Oh, My....Bubba...dom't shoot...I give up....

Now..thats cool.......

No, no, Hoopie....that's jail time...

Wake up!! your stop was 3 blocks back....

Ninja cat?..I still don't like hairless cats.....

No, SIR....No problem...I'm leaving..Sir.
♥♥♥
~~ When filing your income tax remember that it is better to give than to deceive..

☺ 
~~ When Rod's wife ran away he got so depressed that his doctor
sent him to see a psychiatrist.
Rod told the psychiatrist his troubles and said, "Life isn't worth living."
"Don't be stupid, Rod," said the psychiatrist.
"Let work be your salvation.
I want you to totally submerge yourself in your work.
Now, What do you do for a living?"
"I clean out septic tanks." Rod replied.


~~ A man was sued by a woman for defamation of character.
She charged that he had called her a pig.
The man was found guilty and fined.
After the trial he asked the judge, Does this mean that I cannot call
Mrs. Johnson a pig?"
The judge said that was true.
"Does this mean I cannot call a pig, 'Mrs. Johnson'?" the man asked.
The judge replied that he could indeed call a pig 'Mrs. Johnson' with no
fear of legal action.
The man looked directly at Mrs. Johnson and said...
"Good afternoon, Mrs. Johnson!"


~~ red adair was unavailable, and there was a well fire that could not be
put out.
The secretary overhears the foremans conversations,
and says my brothers and his friends can put it out! no??
The foreman says, if your brother and his friends can put it out,
I'll pay them a million dollars!
The next morning at dawn, a truck load of rednecks comes flying down
the dirt road leading to the well. the truck smashes into the well,
it temporarly stops spewing crude, and the rednecks get off the truck,
and start kicking dirt on it.
The fire is put out.
the foreman says to Jim-bob, that was amazing!!!
Heres your million bucks... what do you plan to do with it!!!
then Jim-bob says, well the first thing I plan to do is fix the brakes on
that damn truck!!!!


~~ While driving cross-country, a driver noticed a large sign above a
gas station.
It read, "State line 2 miles. Last chance for $1.92 cent gas."
The driver checked his gas gauge and decided to fill up.
"By the way," he said to the attendant before driving away,
"just how much is gas in the next state?"
"Oh," said the attendant, "about $1.80 cents a gallon."


~~ At the supermarket, I noticed a woman with four boys and a baby.
Her patience was wearing thin as the boys called out,
"Mommy! Mommy!" while she tried to shop.
Finally, she blurted out, "I don't want to hear the word mommy for at
least ten minutes!"
The boys fell silent for a few seconds.
Then one tugged on his mother's dress and said softly,
"Excuse me, miss."


~~ Q: What's the difference between a church and a movie theater?
A: In church they say, "Pray in the name of Jesus."
In a movie theater they say, "Shut up, for Christ's sake!"

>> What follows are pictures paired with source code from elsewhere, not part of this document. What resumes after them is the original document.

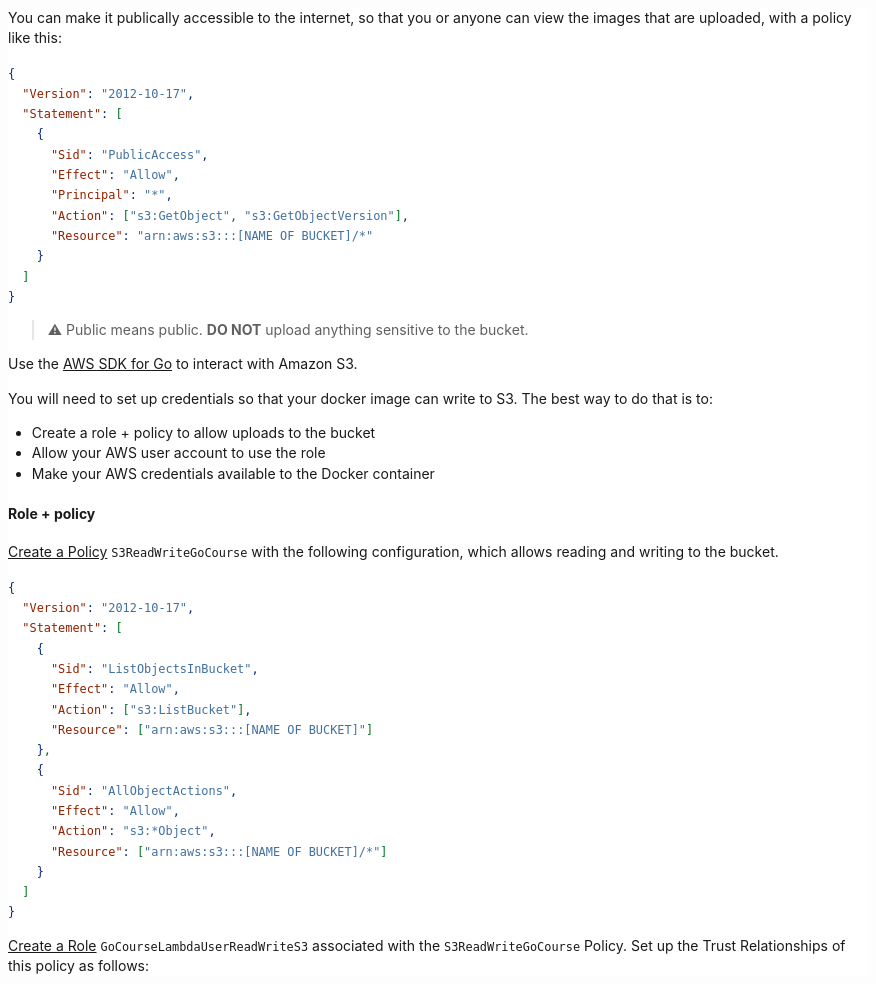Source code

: You can make it publically accessible to the internet, so that you or anyone can view the images that are uploaded, with a policy like this:

```json
{
  "Version": "2012-10-17",
  "Statement": [
    {
      "Sid": "PublicAccess",
      "Effect": "Allow",
      "Principal": "*",
      "Action": ["s3:GetObject", "s3:GetObjectVersion"],
      "Resource": "arn:aws:s3:::[NAME OF BUCKET]/*"
    }
  ]
}
```

> ⚠️ Public means public. **DO NOT** upload anything sensitive to the bucket.

Use the [AWS SDK for Go](https://github.com/aws/aws-sdk-go) to interact with Amazon S3.

You will need to set up credentials so that your docker image can write to S3. The best way to do that is to:

- Create a role + policy to allow uploads to the bucket
- Allow your AWS user account to use the role
- Make your AWS credentials available to the Docker container

#### Role + policy

[Create a Policy](https://us-east-1.console.aws.amazon.com/iamv2/home#/policies) `S3ReadWriteGoCourse` with the following configuration, which allows reading and writing to the bucket.

```json
{
  "Version": "2012-10-17",
  "Statement": [
    {
      "Sid": "ListObjectsInBucket",
      "Effect": "Allow",
      "Action": ["s3:ListBucket"],
      "Resource": ["arn:aws:s3:::[NAME OF BUCKET]"]
    },
    {
      "Sid": "AllObjectActions",
      "Effect": "Allow",
      "Action": "s3:*Object",
      "Resource": ["arn:aws:s3:::[NAME OF BUCKET]/*"]
    }
  ]
}
```

[Create a Role](https://us-east-1.console.aws.amazon.com/iamv2/home#/roles) `GoCourseLambdaUserReadWriteS3` associated with the `S3ReadWriteGoCourse` Policy. Set up the Trust Relationships of this policy as follows:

~~ The teacher was trying to impress upon her pupils the importance
of doing right at all times, and to bring out the answer, "Bad habits,"
she inquired: "What is it that we find so easy to get into and so hard to
get out of?"
There was silence for a moment and then one little fellow answered "Bed."


~~ My wife I and are approaching our 76th birthdays, and for the
most part, we feel fine.
A few weeks ago we had just gotten into bed when I noticed my
wife taking an extra amount of time smoothing out her nightgown,
then pulling up the covers and smoothing them out, and then finally
going to work smoothing out her pillow.
After watching all this activity for a while, I finally asked,
"What are you doing?"
"Well," she replied, "I don't like to sleep on wrinkles."
I replied. "At our age, how can you avoid it?"


~~ PATIENT: Will you give me something for my head?
DOCTOR: I wouldn't take it as a gift.


Todays Thought;  To succeed in politics, it is often necessary to rise above your principles.










1 comment:

  1. Can't believe all the snow you have Gus!! My tulips are up about 4"!